Na ponta da língua

A Casa Nanda é o santuário milagreiro onde a melhor comida portuguesa desce dos céus para as nossas mesas
Quando lá vamos comer sentimos que estamos a voltar a uma casa onde nascemos e fomos meninos. Todos aqueles sabores são tão antigos e tão bons que parecem saudades de coisas saboreadas há muito tempo e nunca mais esquecidas.
Se me disssessem que a Casa Nanda não existe e que foi um sonho que eu tive, eu acreditaria. George Orwell descreveu o pub perfeito, o The Moon Under Water, até revelar, no fim da crónica, que só tinha uma desvantagem: só existia na imaginação dele.

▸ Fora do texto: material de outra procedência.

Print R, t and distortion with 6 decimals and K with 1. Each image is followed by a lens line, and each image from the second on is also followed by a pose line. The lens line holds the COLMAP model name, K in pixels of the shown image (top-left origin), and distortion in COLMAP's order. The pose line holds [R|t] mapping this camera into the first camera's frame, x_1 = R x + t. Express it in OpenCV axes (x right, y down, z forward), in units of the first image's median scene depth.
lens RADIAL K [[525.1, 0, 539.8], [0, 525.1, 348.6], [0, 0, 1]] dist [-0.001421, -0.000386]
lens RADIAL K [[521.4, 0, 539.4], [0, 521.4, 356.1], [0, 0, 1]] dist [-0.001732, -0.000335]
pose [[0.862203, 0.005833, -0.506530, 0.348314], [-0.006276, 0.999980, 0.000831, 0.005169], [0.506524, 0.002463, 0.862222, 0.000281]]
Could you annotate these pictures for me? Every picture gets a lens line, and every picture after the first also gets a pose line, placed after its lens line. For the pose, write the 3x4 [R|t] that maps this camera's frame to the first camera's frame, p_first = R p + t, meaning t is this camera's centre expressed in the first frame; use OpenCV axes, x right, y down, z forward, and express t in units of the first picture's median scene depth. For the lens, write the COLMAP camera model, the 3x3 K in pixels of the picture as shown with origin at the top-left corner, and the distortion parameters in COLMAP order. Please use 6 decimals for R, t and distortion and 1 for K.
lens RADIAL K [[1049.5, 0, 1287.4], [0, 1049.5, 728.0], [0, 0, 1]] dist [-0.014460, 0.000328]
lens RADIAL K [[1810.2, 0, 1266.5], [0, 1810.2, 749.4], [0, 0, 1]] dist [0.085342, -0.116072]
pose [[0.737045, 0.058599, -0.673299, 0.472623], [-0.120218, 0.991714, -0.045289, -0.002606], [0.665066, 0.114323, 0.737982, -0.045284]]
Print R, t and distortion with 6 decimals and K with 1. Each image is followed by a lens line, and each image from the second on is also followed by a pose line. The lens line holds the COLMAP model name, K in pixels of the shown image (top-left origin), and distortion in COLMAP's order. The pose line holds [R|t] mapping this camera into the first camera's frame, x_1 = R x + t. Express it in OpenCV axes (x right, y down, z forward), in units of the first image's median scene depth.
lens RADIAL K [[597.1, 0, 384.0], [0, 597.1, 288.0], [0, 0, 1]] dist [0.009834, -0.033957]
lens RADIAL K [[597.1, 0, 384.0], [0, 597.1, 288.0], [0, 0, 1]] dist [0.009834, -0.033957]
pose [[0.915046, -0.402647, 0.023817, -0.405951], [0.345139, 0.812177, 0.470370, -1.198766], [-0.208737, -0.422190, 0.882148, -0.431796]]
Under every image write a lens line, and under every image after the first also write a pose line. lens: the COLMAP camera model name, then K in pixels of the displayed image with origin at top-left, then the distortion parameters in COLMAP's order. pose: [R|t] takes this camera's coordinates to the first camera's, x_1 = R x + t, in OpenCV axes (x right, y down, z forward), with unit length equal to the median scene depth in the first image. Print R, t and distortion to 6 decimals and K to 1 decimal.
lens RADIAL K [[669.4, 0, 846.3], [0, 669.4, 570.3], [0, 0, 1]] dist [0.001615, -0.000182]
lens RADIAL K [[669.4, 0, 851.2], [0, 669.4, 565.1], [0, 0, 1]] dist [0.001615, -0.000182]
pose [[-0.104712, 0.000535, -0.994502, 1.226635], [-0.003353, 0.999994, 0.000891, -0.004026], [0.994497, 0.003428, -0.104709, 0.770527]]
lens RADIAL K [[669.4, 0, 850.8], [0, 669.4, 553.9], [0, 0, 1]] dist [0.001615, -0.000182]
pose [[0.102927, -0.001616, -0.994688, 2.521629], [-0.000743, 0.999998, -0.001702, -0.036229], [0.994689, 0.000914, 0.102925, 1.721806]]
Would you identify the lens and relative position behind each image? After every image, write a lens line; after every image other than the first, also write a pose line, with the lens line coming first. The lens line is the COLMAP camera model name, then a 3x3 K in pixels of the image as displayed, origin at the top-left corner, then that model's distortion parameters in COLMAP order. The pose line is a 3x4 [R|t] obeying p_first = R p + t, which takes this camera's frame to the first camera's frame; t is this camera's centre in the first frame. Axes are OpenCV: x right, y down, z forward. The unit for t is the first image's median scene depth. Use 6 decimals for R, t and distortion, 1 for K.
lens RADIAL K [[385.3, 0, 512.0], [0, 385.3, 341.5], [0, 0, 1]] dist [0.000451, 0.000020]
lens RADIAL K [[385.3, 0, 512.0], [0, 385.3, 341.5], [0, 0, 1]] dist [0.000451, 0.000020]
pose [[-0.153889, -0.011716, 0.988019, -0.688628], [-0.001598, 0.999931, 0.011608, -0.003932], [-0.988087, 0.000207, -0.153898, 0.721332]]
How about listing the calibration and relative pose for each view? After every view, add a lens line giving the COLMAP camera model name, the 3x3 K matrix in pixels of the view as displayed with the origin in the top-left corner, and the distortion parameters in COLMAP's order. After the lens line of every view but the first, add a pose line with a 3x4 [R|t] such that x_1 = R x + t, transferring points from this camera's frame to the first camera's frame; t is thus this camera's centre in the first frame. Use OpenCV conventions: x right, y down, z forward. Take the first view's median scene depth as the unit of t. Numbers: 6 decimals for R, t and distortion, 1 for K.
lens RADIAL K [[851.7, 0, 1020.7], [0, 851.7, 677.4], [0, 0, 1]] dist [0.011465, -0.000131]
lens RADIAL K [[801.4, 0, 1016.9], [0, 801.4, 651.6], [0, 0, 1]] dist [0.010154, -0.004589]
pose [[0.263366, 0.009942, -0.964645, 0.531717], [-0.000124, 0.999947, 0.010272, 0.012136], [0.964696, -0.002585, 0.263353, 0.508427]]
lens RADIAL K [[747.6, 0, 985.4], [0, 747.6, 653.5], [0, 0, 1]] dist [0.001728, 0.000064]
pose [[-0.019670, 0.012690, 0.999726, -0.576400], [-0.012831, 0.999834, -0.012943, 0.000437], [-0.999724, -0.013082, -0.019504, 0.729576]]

Quando se entra na Casa Nanda tem-se a sensação de ter viajado no tempo: as mesas estão cheias de pessoas satisfeitas e de travessas apetitosas. Não há pressas, pretensões ou nervosismos. Só a calma que vem de se saber que se está no sítio certo.
Na sala, a Dona Nanda, o Senhor Canelas e o jovem Senhor Justino criam um ambiente de autoridade benevolente: só se serve o melhor e mais fresco que há, cozinhado da melhor e mais deliciosa maneira que há.
Poderiam cobrar preços muito mais elevados mas até nisso são tradicionalistas: digam lá o que disserem, comer bem e pagar pouco continua a ser um dos grandes prazeres da mesa portuguesa. Tudo é mimoso até ao pormenor: o jarrinho de um quarto de litro de excelente vinho da casa é de porcelana branca. Não é por ser barato que deixa de ser servido com fineza.
O arroz branco, simples, é servido com uma farto rama de salsa acabada de apanhar. O arroz está perfeitamente cozido. Não tem truques nem temperos. Não está armado em estrela: é apenas o correcto acompanhamento de, por exemplo, as tripas à moda do Porto.
Como nunca lá comi ao fim-de-semana nunca tinha provado as tripas à moda do Porto. É um prato que não consigo recusar, caso esteja na carta de um restaurante portuense. Já comi, por conseguinte, tripas muitíssimo bem feitas ao longo de cinco décadas de idolatria.
Mas quando provei as tripas da Casa Nanda tive a sensação de estar a comer tripas à moda do Porto pela primeira vez na vida. Eram tão leves, fofinhas e saborosas que parecem ter sido cozinhadas no vapor de nuvens quentes.
As cozinheiras — a Dona Maria da Soledad, casada com o Senhor Canelas e a Dona Paula — têm mãos e olhos de milagre. Toda a gente fala dos bons ingredientes e é verdade que na Casa Nanda só entra o que é muito bom só por si: até a broa de Avintes é a melhor que já comi. A galinha que serve para fazer canja foi uma galinha andarilha com um bico caprichoso e uma vida feliz. É magra pelo muito que passeou, a fazer as coisas que as galinhas gostam de fazer quando as deixam estar. A pouca gordura que tem é quanto basta para dar sabor à canja.
A canja é clara e reconfortante. Respira-se. Vem apenas com uns fiapos de galinha e umas massinhas quase imaginárias. Até a Maria João, que nunca na vida foi capaz de contemplar uma canja que não tivesse sido feita pela mãe dela, olhou, cobiçou, pediu e despachou um prato de sopa inteiro.
A simplicidade não é o que dá mais trabalho: é o que requer bom gosto aliado a um grande talento. É esta combinação rara que têm as cozinheiras da Casa Nanda.
Note-se que a Dona Nanda e o Senhor Canelas não são os embaixadores da casa. Ambos intervêm activamente no receituário. A Dona Nanda é, ela própria, uma grande cozinheira, tal como o Senhor Canelas é um profundo conhecedor da gastronomia portuguesa.
É esta reunião extraordinária de talentos, competências e de rigores que faz da Casa Nanda uma casa excepcional. Não se pode dizer que seja exemplar porque é impossível seguir o exemplo dela. É única.
Comi uns filetes de bacalhau sensacionais. São como um policial: pasmamos deliciados e perguntamos “mas como foi possível chegar a tal coisa?”
Foi Deus, sim. Mas com uma grande ajuda da Casa Nanda.